Top of Records

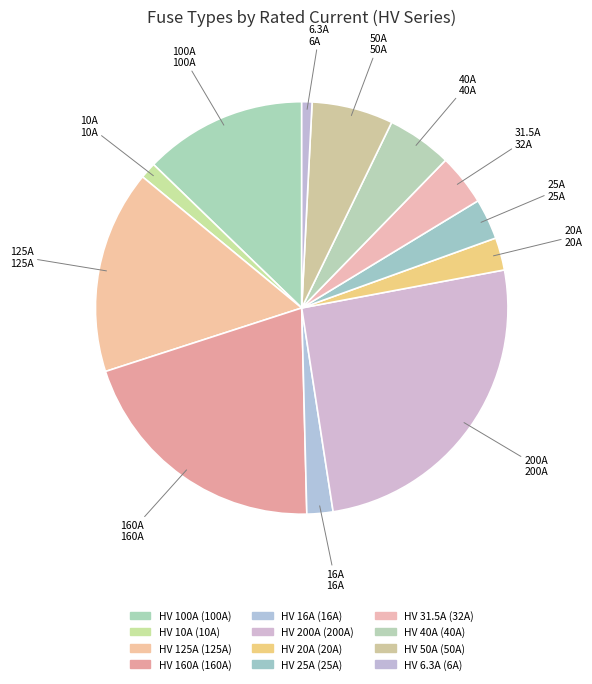

How many slices are in this pie chart?

12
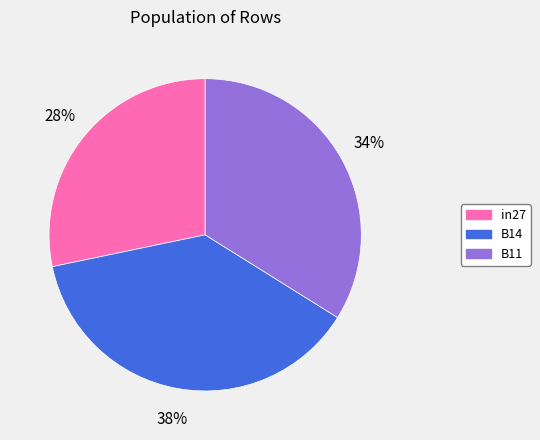

Which has a higher value, in27 or B14?

B14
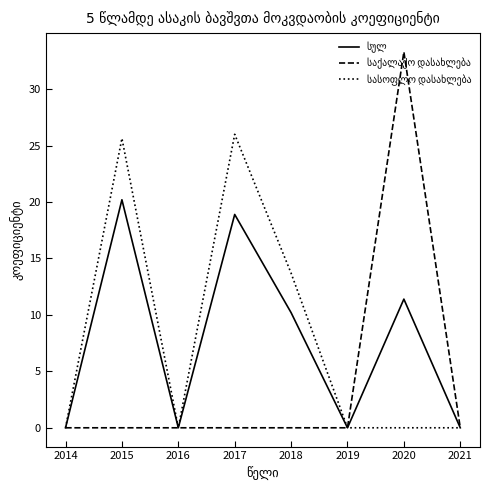

What is the spread (max minus min) of values at 2020?

33.3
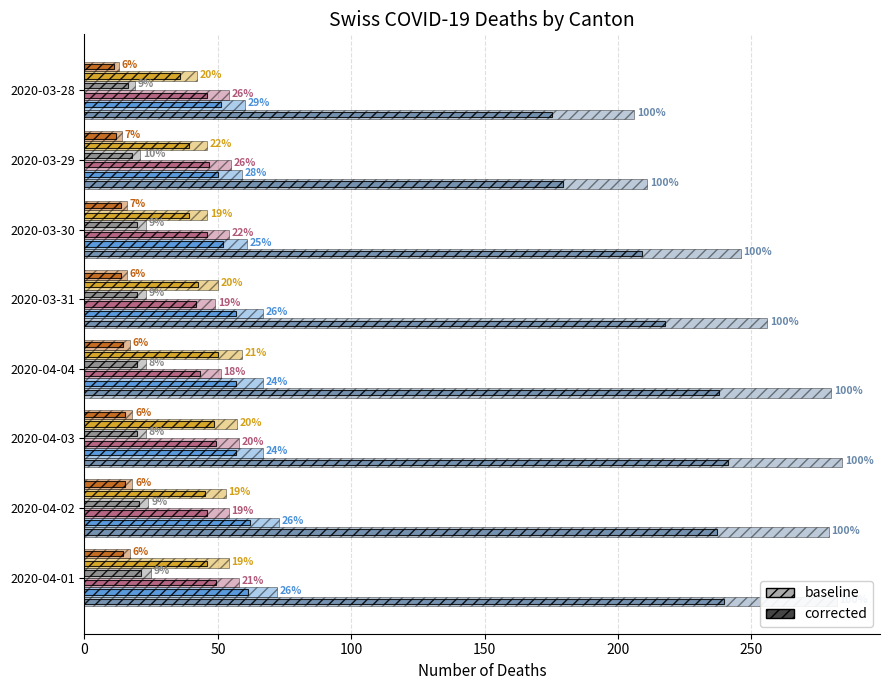

Does the chart contain stacked bars?

No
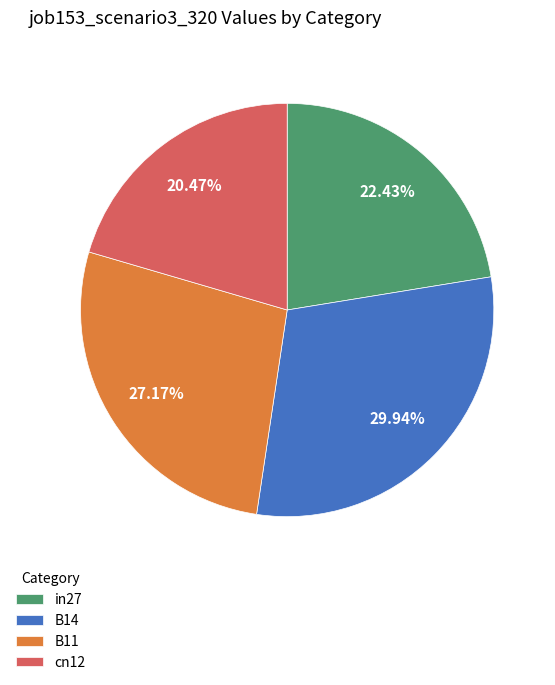

What is the largest slice in the pie chart?

B14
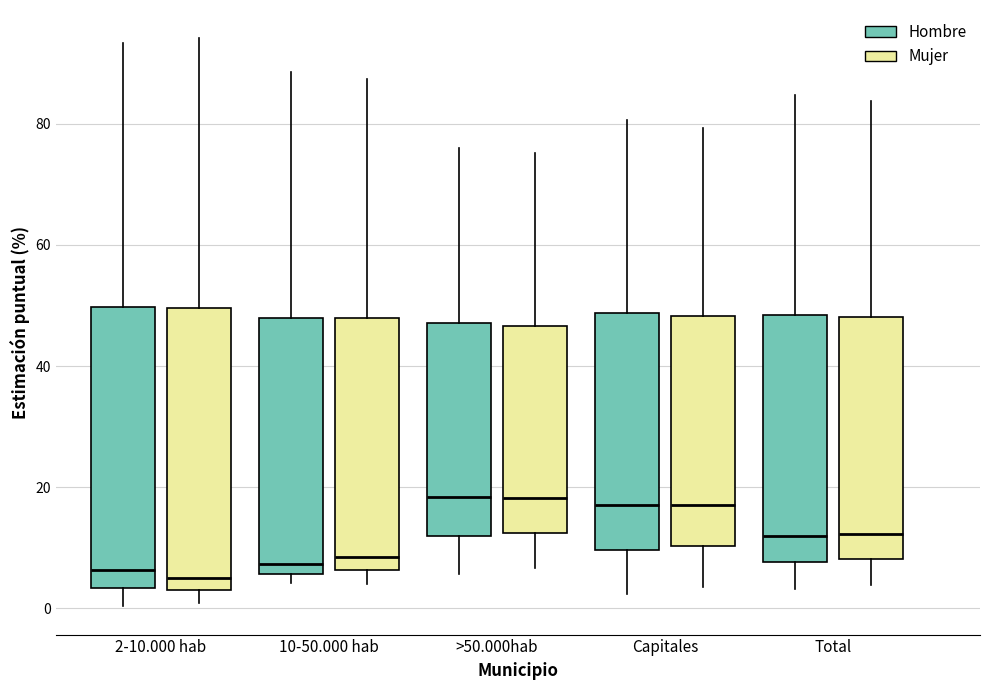

Reading left to right, transcribe this box plot: for each box, give where its median line is, the range the box spans, and where its two whiskers end, as read against the y-axis. The values are not printed on the chart, so give them approximately, as read against the axis.

2-10.000 hab (Hombre): median 6, box 4 to 50, whiskers 0 to 94
2-10.000 hab (Mujer): median 6, box 2 to 50, whiskers 0 to 94
10-50.000 hab (Hombre): median 8, box 6 to 48, whiskers 4 to 88
10-50.000 hab (Mujer): median 8, box 6 to 48, whiskers 4 to 88
>50.000hab (Hombre): median 18, box 12 to 48, whiskers 6 to 76
>50.000hab (Mujer): median 18, box 12 to 46, whiskers 6 to 76
Capitales (Hombre): median 18, box 10 to 48, whiskers 2 to 80
Capitales (Mujer): median 18, box 10 to 48, whiskers 4 to 80
Total (Hombre): median 12, box 8 to 48, whiskers 4 to 84
Total (Mujer): median 12, box 8 to 48, whiskers 4 to 84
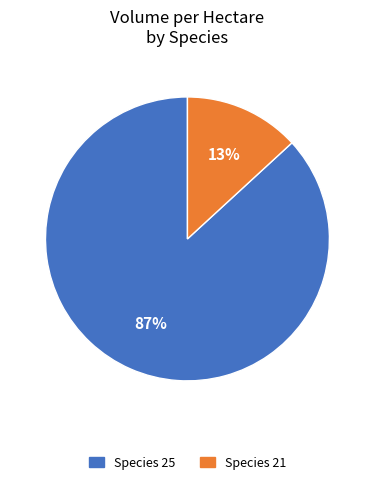

To the nearest percent, what is the difference between the largest and smallest slice percentages?

74%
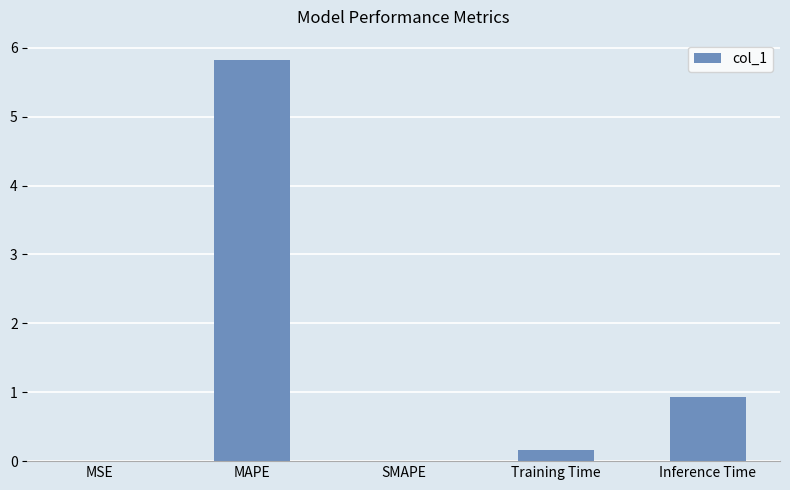

Does the chart contain stacked bars?

No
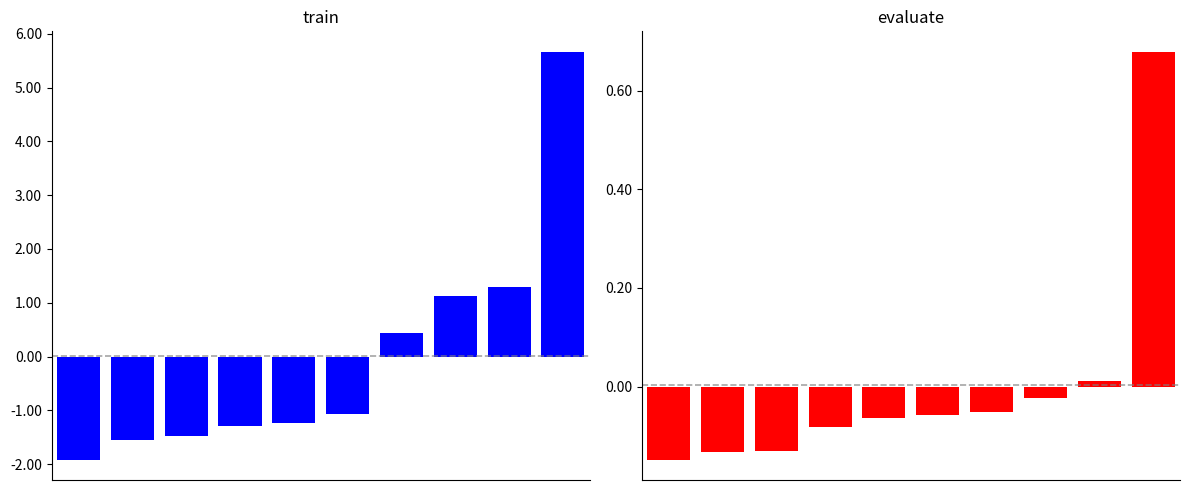

At which category is the sum across all series the highest?

9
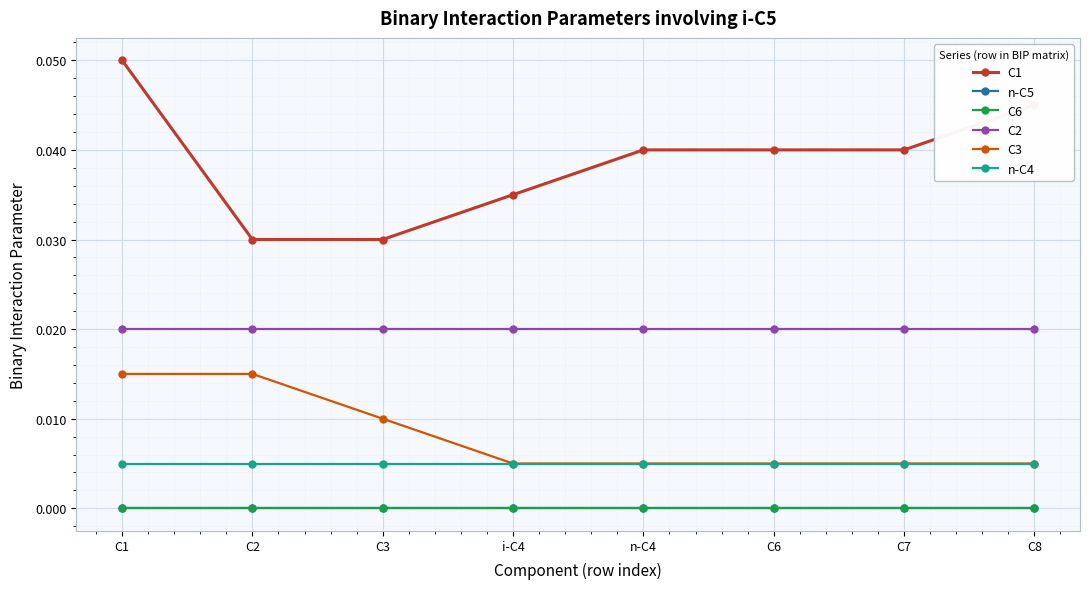

Between i-C4 and C8, which series saw the biggest shift?

C1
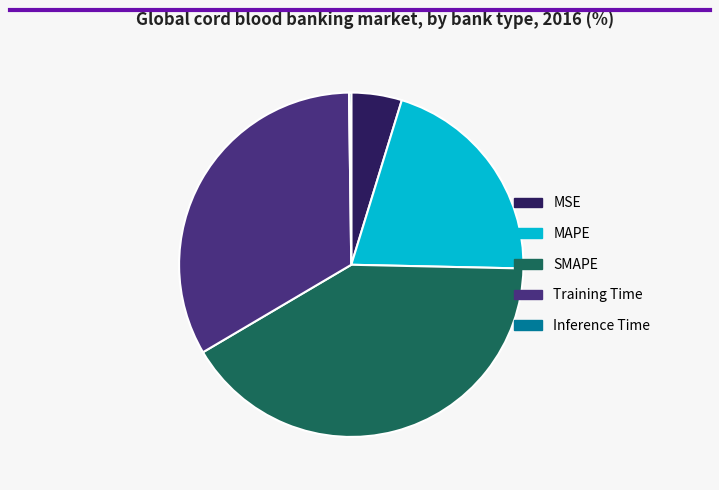

The Training Time slice represents 44% of the pie. True or false?

False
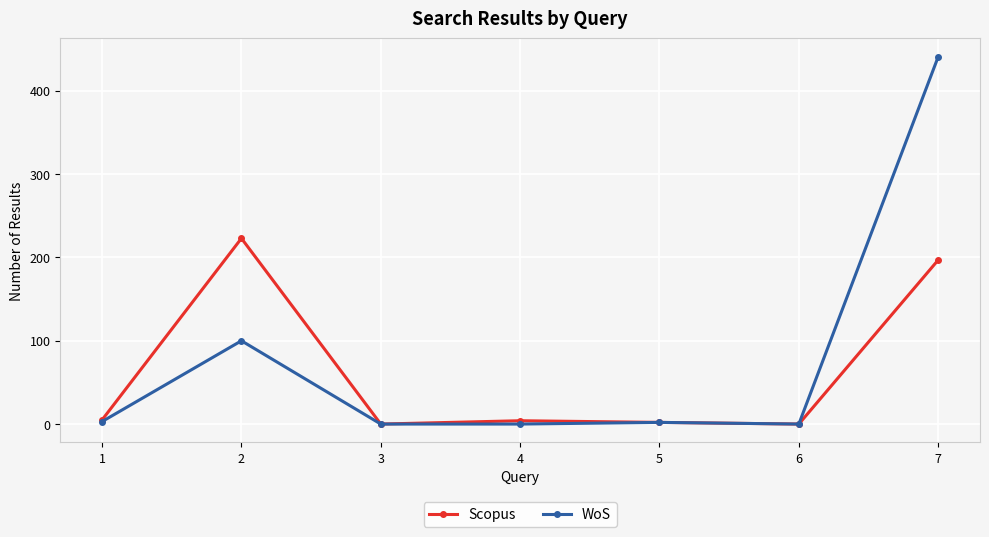

Which series has the widest spread of values?

WoS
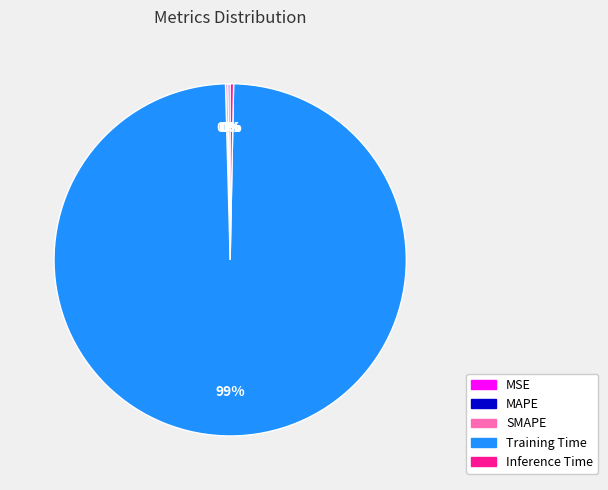

To the nearest percent, what is the average slice percentage?

20%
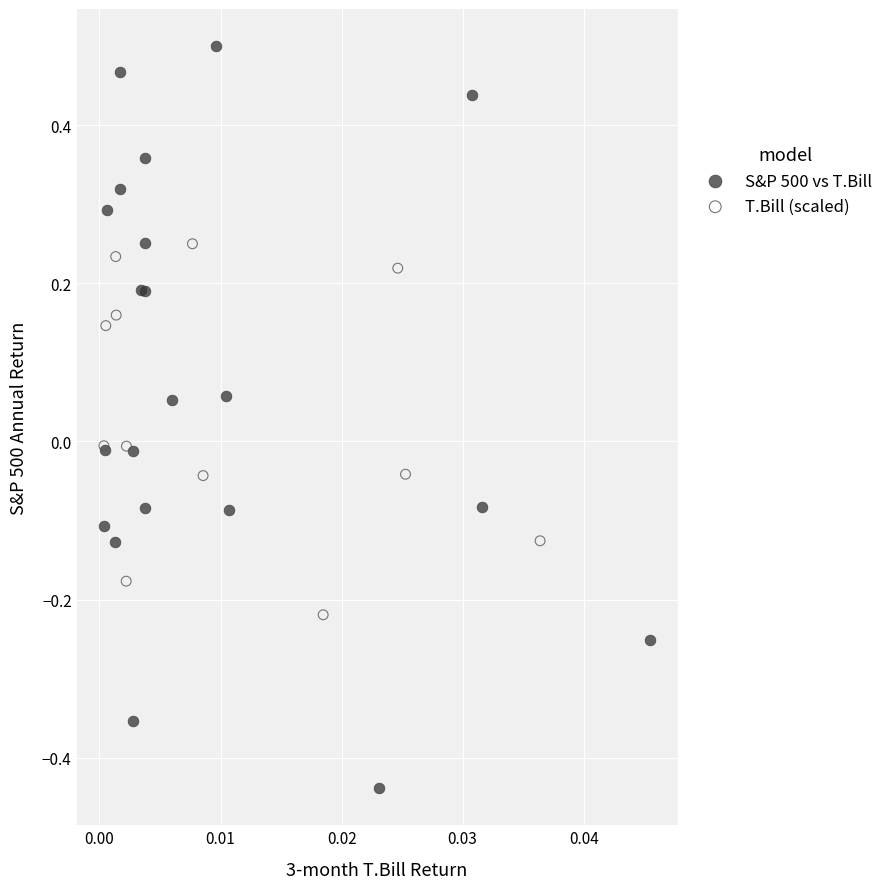

Which series reaches the maximum Y coordinate?

S&P 500 vs T.Bill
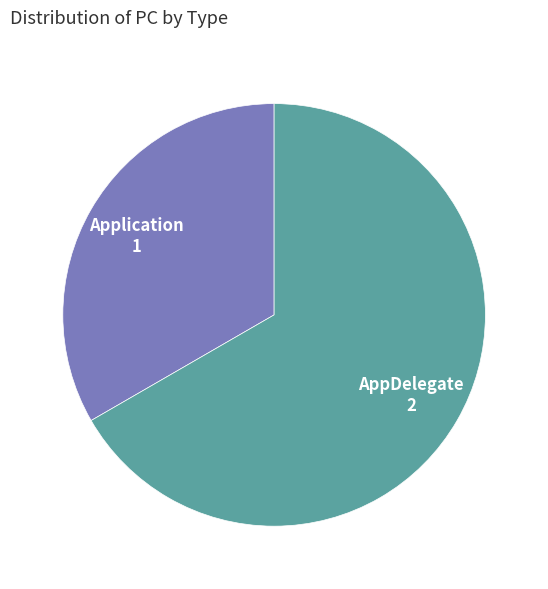

How many slices are in this pie chart?

2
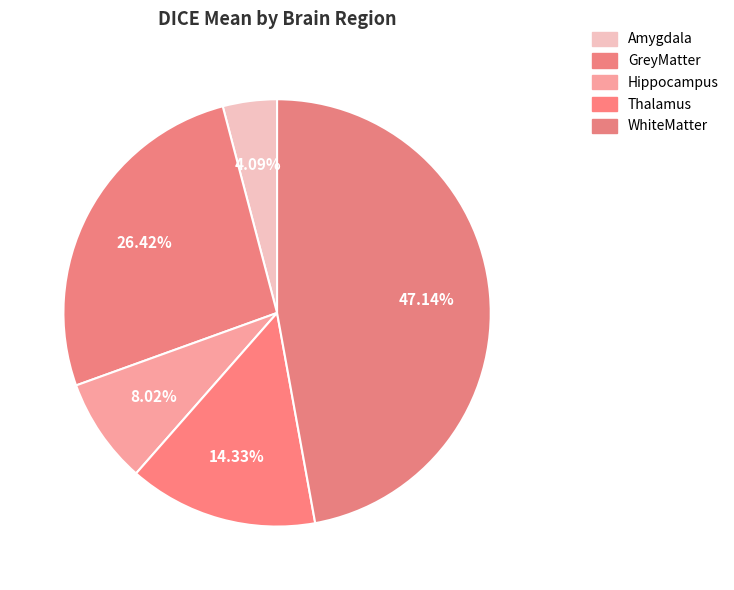

Count the number of slices in the pie.

5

Bottom of Records

Rewrite every line of the records above as a numbered list, skipping blank lines and leaving out the pictures.

1. How many slices are in this pie chart?
2. 12
3. Which has a higher value, in27 or B14?
4. B14
5. What is the spread (max minus min) of values at 2020?
6. 33.3
7. Does the chart contain stacked bars?
8. No
9. What is the largest slice in the pie chart?
10. B14
11. Reading left to right, transcribe this box plot: for each box, give where its median line is, the range the box spans, and where its two whiskers end, as read against the y-axis. The values are not printed on the chart, so give them approximately, as read against the axis.
12. 2-10.000 hab (Hombre): median 6, box 4 to 50, whiskers 0 to 94
13. 2-10.000 hab (Mujer): median 6, box 2 to 50, whiskers 0 to 94
14. 10-50.000 hab (Hombre): median 8, box 6 to 48, whiskers 4 to 88
15. 10-50.000 hab (Mujer): median 8, box 6 to 48, whiskers 4 to 88
16. >50.000hab (Hombre): median 18, box 12 to 48, whiskers 6 to 76
17. >50.000hab (Mujer): median 18, box 12 to 46, whiskers 6 to 76
18. Capitales (Hombre): median 18, box 10 to 48, whiskers 2 to 80
19. Capitales (Mujer): median 18, box 10 to 48, whiskers 4 to 80
20. Total (Hombre): median 12, box 8 to 48, whiskers 4 to 84
21. Total (Mujer): median 12, box 8 to 48, whiskers 4 to 84
22. To the nearest percent, what is the difference between the largest and smallest slice percentages?
23. 74%
24. Does the chart contain stacked bars?
25. No
26. At which category is the sum across all series the highest?
27. 9
28. Between i-C4 and C8, which series saw the biggest shift?
29. C1
30. The Training Time slice represents 44% of the pie. True or false?
31. False
32. Which series has the widest spread of values?
33. WoS
34. To the nearest percent, what is the average slice percentage?
35. 20%
36. Which series reaches the maximum Y coordinate?
37. S&P 500 vs T.Bill
38. How many slices are in this pie chart?
39. 2
40. Count the number of slices in the pie.
41. 5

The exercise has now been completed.